Below are the visualization results of W4A8(left) and W4A4(right) quantized models' attention heatmaps:

It's obvious that the distributions of attention weights in the W4A4 model are quite different from the W4A8 model, where the first special token . is no longer attended by other tokens, while the tokens after the first . begin to strongly attend the starting token.

Appendix

Below is a full list of attn_viewer.core.view_attention's arguments:

  • model: The transformers model object.
  • model_id: The name you give to the model, which is used to name the result files.
  • tokenizer: The tokenizer object.
  • prompt: The prompt to be visualized.
  • ignore_first_token: A bool value indicating whether to ignore the first token when plotting.
  • save_attention_scores: A bool value indicating whether to save the collected attention weights locally (default: 'False'). If set to True, a dictionary with the following content would be saved to {save_attention_scores_path}/{model_id}_attn_scores.pt:
    saved_data = {
        'attention_scores': attention_scores,
        'tokens_list': tokens_list
    }
    • attention_scores would be a list containing each decoder layer's attention weights of the prefilled prompt, where each element would be a tensor with shape (1, num_heads, seq_len, seq_len).
    • tokens_list would be a list containing the tokens like: ['<s>', 'Hi', ',', 'how', 'are', 'you', '?'], and the tokens would be used as xticks and yticks in the heatmaps.
  • save_attention_scores_path: The path to save the attention weights if save_attention_scores=True. The saved file would be: {save_attention_scores_path}/{model_id}_attn_scores.pt.
  • load_attention_scores_path: The path to load the locally saved attention weights (to simply plot heatmaps with the given data and avoid duplicated generation process), eg. {save_attention_scores_path}/{model_id}_attn_scores.pt.

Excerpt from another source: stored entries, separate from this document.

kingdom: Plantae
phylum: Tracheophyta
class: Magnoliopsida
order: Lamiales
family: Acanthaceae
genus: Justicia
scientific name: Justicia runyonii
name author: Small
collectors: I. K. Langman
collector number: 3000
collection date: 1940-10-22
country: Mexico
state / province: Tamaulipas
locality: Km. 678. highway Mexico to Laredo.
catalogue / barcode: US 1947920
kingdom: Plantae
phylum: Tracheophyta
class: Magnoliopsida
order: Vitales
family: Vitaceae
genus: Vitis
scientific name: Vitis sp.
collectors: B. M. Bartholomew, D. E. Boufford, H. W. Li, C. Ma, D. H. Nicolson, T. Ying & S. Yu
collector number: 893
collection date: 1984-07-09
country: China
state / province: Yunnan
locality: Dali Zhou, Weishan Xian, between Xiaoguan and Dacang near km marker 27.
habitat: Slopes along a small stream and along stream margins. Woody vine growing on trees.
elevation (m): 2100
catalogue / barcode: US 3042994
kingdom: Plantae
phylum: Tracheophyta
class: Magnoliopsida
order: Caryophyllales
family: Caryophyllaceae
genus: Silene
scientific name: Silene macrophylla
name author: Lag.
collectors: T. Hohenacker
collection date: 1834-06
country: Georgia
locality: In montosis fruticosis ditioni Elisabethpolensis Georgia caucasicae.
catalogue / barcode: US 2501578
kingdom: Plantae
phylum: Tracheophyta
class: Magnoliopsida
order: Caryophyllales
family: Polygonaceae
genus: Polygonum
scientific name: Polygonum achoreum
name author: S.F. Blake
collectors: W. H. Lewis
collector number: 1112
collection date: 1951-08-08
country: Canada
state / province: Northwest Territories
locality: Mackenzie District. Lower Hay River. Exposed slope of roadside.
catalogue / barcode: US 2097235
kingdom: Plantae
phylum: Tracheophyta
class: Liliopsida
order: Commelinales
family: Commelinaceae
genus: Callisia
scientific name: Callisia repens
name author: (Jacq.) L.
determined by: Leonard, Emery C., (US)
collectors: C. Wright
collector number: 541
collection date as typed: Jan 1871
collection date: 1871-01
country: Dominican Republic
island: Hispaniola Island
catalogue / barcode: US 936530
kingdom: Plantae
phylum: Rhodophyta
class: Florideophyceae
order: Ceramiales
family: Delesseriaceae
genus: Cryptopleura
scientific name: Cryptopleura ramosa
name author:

    NOTE: if load_attention_scores_path is specified, the arguments model, tokenizer and prompt would all be unnecessary and unused, as the plotting would be operated on the loaded attention weights data. On the contrary, if load_attention_scores_path is not specified, model, tokenizer and prompt would be required.

  • save_fig_path: The path to save the attention heatmaps. The figures would be saved under this directory: {save_fig_path}/{model_id}.
  • plot_figs_per_head: A bool value indicating whether to plot the attention heatmap on each attention-head of each layer (default: False). If set to False, only one figure showing each layer's average attention weights along all heads would be saved to {save_fig_path}/{model_id}/all_layers_avg.jpg . And if set to True, the attention heatmap of each head of the i'th layer would be saved to {save_fig_path}/{model_id}/layer_{i}.jpg, where i would be ranged from 0 to num_hidden_layers-1.
  • num_figs_per_row: An int value indicating how many heatmaps would be filled in one row of a figure (default: 4).